Different proof of intermediate value theorem

Question

OK, My book has a proof that a continious function defined on $[0,1]$ attains all values between $f(0)$ and $f(1)$ using some ultra case bashy stuff, but I have two different proofs, is those correct ?

(a) Let the desired value be $m$. We prove that there exists a sequence of reals $\{a_i\}_{i=0}^{\infty}$ such that $lim \; a$ exists, and $0 \leq a_i \leq 1$ for all $i$, satsifying $lim\; f(a_i) = m$. So, by the defination of cont

Construction: From the defination of continiuty, for $x \in [0,1]$ given any $\epsilon$, there exists a nonzero $h(\epsilon, x):= \delta$ such that for all $y$ with $|y - x| < \delta$, $|f(y) - f(x) | < \epsilon$ Let $g(\epsilon) := min\{h(\epsilon, x) | x \in [0,1]\}$.

Now, set $\epsilon_0 := 10^{-10000}$. split $[0,1]$ into $ \lfloor \frac{1}{g(\epsilon_0)} \rfloor $ equal intervals $I_1, I_2, \cdots, I_{\text{A big number}}$ , and let $a_0$ be the lower bound of the interval $I_i$, of which $\max{f(x) | x \in I_i} \geq m \geq \min{f(x) | x \in I_i}$.

Now, set $\epsilon_{1} = \epsilon_0^{100000}$, and divide the $I_i$ into $ \lfloor \frac{1}{g(\epsilon_1)} \rfloor $ equal interval, and choose $a_1$ to be the lower bound of the interval $I_{i_{j}}$ for which $\max{f(x) | x \in I_{i_{j}}} \geq m \geq \min{f(x) | x \in I_{i_{j}}}$

Repeat the process.

(b) Another proof: Assume WLOG $f(0) < f(1)$. Let the desired number be $m$. If $f(0) = m$ or $f(1) = m$, then we're done. Otherwise, divide the reals in $[0,1]$ into sets $L$ and $R$ such that:

1. $y \in L$ if and only if $max\{ f(x) | 0 \leq x \leq y \} \leq a$
2. Otherwise, put $y$ in $R$.

Now, $L$ exists because as $m \neq f(0)$, we can pick very small epsilon $\epsilon$ such that for $0 \leq x \leq \epsilon$, $f(x) < m$, and $R$ exists by the analogous arguement on $f(1)$.

Now it's well known that a number $y$ exists such that for all member of $L$ is smaller or equal to it, and all members of $R$ is larger or equal to it. As $y$ must be inside $[0,1]$, we're done.

Answer 1

There are fundamental issues with both approaches. You assume that things like $\min, \max$ exist. They do exist if the function under consideration is continuous but that's another deep theorem (extreme value theorem, EVT) which is at the same level of complexity as the intermediate value theorem (IVT) which you are trying to prove. Also the fact that $g(\epsilon) $ exists and is positive is a property which goes by the name uniform continuity. This seems to suggest that IVT depends on EVT or uniform continuity. This is not true.

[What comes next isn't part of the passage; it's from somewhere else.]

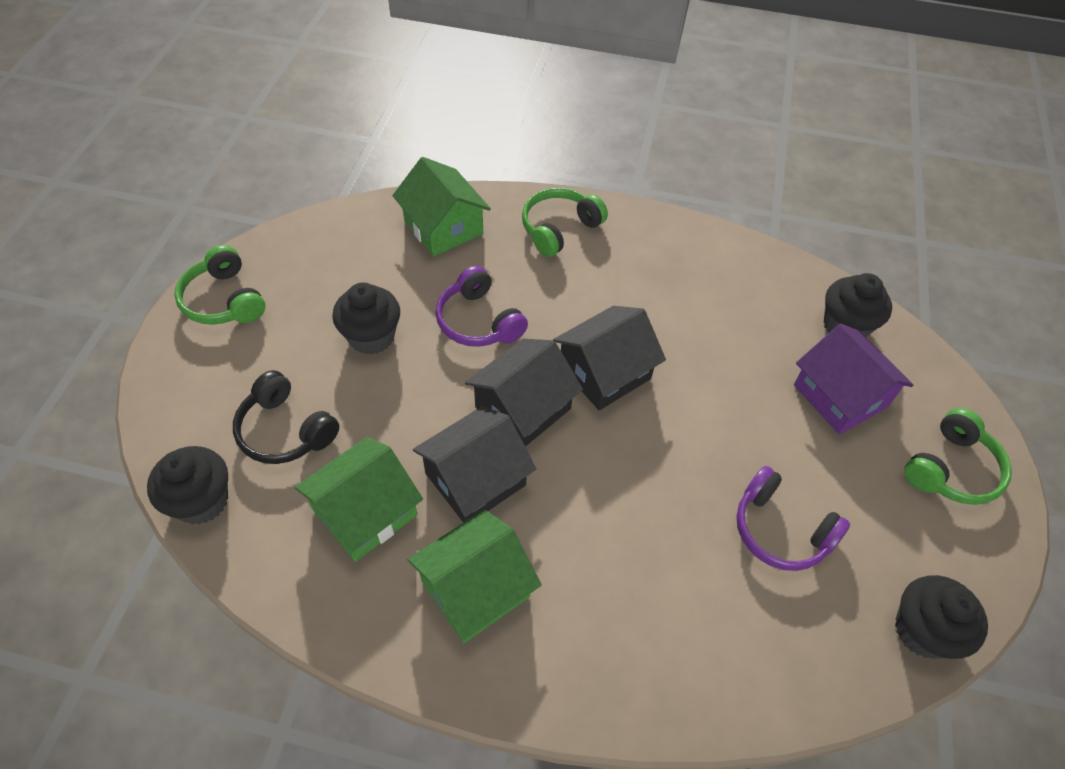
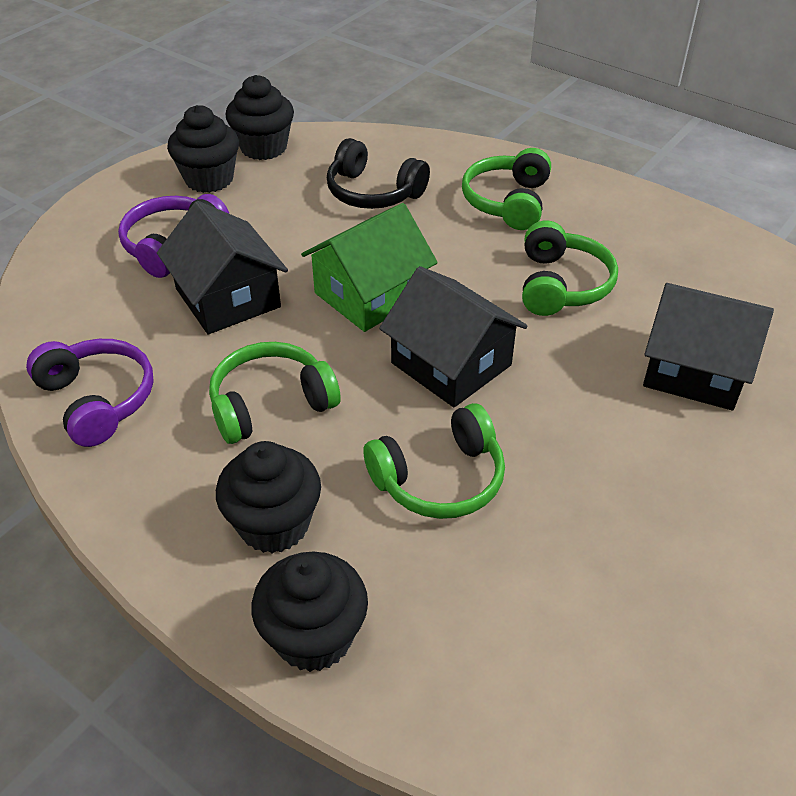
green headphones: [174,245,265,325] [522,188,608,257] [904,408,1012,505] = 3 -> [209,342,340,444] [363,403,505,519] [462,148,551,230] [522,220,618,316] = 4
green house: [295,437,423,562] [392,157,491,257] [408,510,542,643] = 3 -> [301,203,438,332] = 1
purple house: [794,324,913,435] = 1 -> none = 0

The proof strategy works in both cases (I do have a few reservations about the choice of values of $\epsilon$ in first proof, you need to fix that somehow) but it is undeniably complicated and uses EVT unnecessarily. Moreover you have to establish that $f(a) =m$ in each of the proofs.

Much easier and simpler to understand proofs exist for IVT and all of them are based on different notions of completeness. I have presented a few proofs in this blog post.

Answer 2

In your first proof, you define $g(\epsilon):=\min\{h(\epsilon,x)|x\in[0,1]\}$ and then go on to consider $1/g(\epsilon)$. However, to do so you would need to prove that $g(\epsilon)>0$ (which is not always true in your definition).

The correct way of proving (defining $g(\epsilon)$) is through the usual compactness argument: $\{B_{h(\epsilon,x)}(x)\}_{x\in[0,1]}$ (balls) form an open cover of $[0,1]$, from which you can extract a finite subcover indexed by $x_i$. Then redefine $g(\epsilon)$ as the minimum over the finite set of $h(\epsilon,x)$, so then $g(\epsilon)$ is positive.

I also don't understand your choice of $\epsilon_0$. Presumably you meant it to be small, but small is relative to $f(x)$, so I find it hard to believe your $\epsilon_0$ can be independent of $f(x)$.